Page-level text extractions

+++++

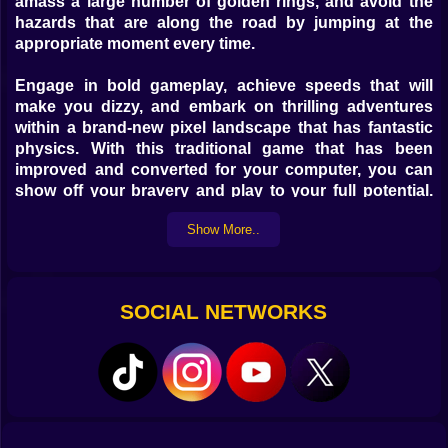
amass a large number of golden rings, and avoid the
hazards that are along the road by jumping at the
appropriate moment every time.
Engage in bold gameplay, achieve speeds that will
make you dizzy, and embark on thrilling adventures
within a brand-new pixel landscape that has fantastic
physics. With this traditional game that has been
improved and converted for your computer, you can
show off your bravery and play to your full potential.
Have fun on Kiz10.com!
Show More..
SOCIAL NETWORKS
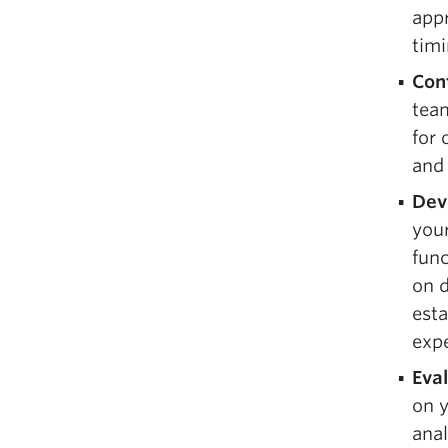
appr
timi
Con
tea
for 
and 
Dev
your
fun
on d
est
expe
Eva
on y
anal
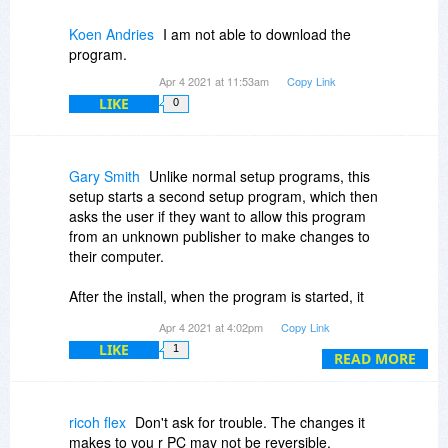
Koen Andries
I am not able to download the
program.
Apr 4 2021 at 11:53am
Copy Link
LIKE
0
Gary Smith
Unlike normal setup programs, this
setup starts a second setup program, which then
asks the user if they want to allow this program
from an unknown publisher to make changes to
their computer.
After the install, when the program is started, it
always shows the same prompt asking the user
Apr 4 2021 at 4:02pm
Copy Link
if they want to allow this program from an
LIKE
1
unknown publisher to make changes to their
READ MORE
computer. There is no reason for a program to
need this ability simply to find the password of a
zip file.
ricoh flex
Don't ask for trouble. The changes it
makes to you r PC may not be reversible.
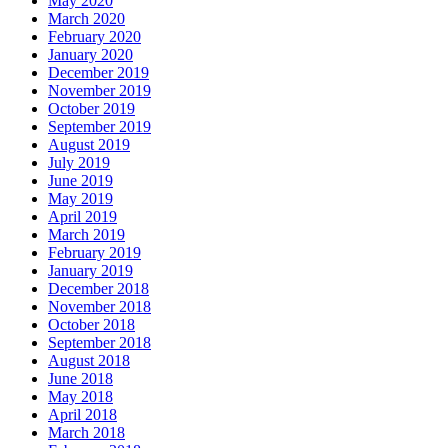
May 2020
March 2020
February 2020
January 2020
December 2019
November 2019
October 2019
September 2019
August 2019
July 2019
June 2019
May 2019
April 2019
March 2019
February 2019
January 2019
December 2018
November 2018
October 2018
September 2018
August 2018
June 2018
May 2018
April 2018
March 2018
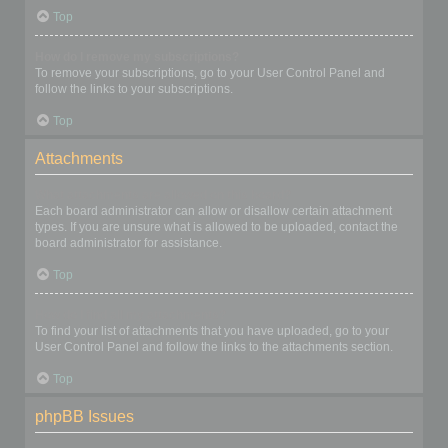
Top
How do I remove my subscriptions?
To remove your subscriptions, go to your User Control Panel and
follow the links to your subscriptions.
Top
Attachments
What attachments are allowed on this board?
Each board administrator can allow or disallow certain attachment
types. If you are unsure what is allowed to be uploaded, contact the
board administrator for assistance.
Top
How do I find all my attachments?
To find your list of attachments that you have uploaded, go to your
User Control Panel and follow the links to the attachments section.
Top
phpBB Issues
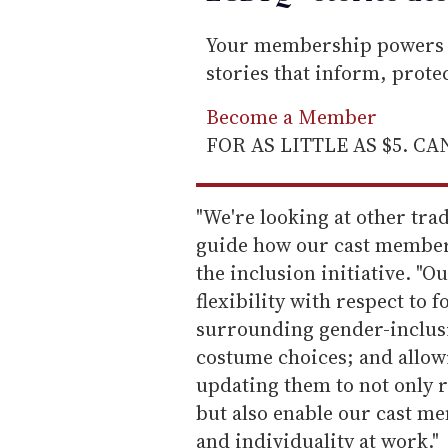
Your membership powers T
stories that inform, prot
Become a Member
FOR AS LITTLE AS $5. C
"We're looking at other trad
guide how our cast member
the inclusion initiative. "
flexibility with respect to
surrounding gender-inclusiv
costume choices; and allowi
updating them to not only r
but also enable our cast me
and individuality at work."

+++++

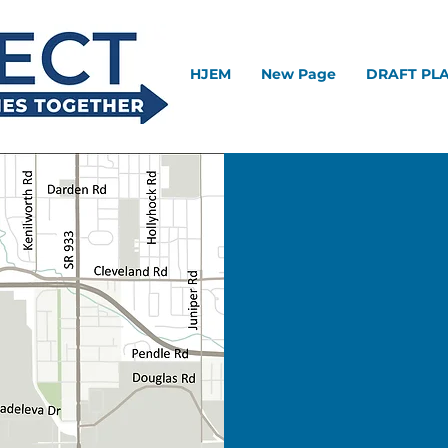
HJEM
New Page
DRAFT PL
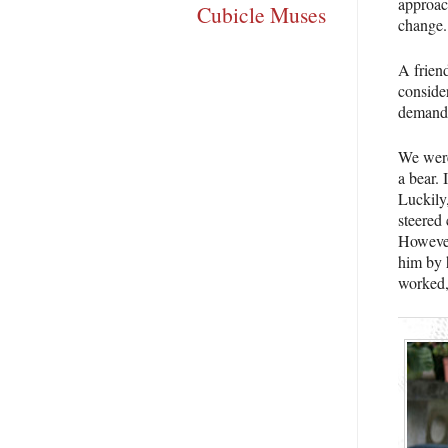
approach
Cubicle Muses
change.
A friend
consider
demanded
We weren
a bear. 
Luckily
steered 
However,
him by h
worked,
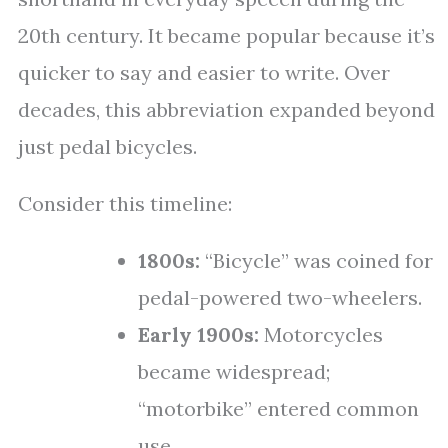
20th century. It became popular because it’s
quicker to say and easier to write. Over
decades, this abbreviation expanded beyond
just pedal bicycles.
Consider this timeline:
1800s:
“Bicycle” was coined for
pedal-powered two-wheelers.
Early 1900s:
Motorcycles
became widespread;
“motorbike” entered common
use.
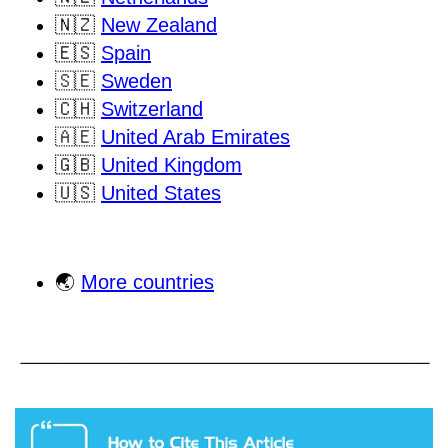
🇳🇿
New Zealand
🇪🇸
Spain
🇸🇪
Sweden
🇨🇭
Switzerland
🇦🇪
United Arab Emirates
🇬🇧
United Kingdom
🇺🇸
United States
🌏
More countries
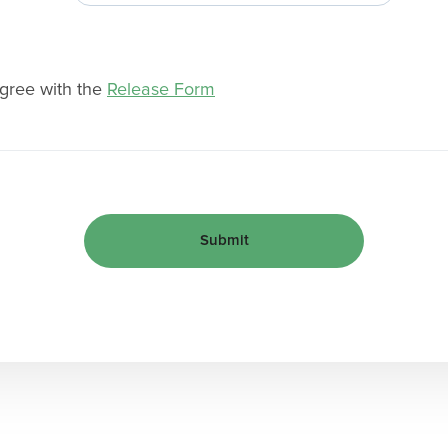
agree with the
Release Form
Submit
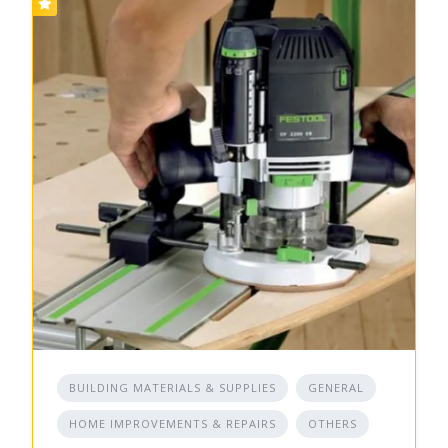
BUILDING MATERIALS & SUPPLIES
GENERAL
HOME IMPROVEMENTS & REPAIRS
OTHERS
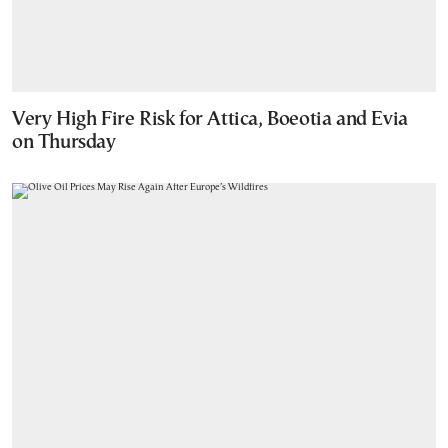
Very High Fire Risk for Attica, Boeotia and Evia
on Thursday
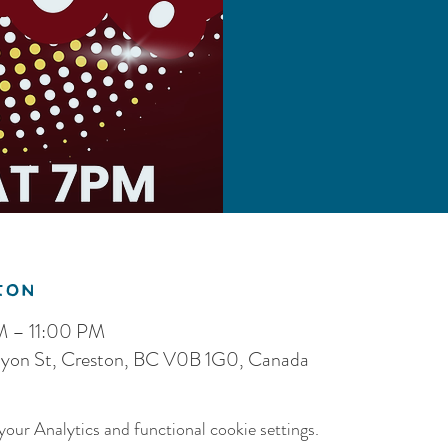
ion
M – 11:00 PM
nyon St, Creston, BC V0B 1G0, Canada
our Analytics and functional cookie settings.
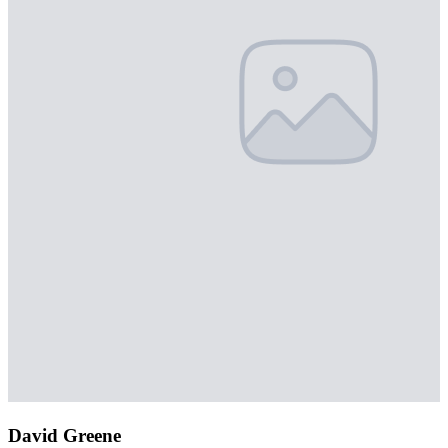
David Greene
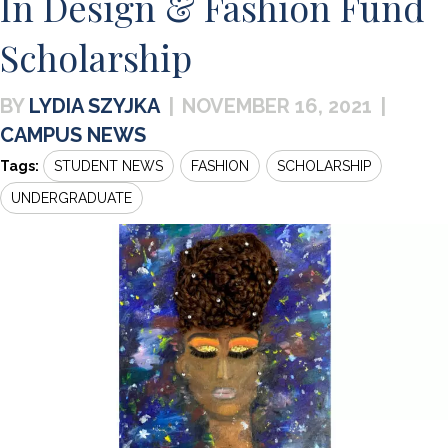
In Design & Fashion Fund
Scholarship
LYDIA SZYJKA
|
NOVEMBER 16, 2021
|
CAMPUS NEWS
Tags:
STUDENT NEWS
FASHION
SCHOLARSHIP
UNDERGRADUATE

+++++

## Job
Your answer should be the lines of the records that include the word "became".

## Answer section
20th century. It became popular because it’s
became widespread;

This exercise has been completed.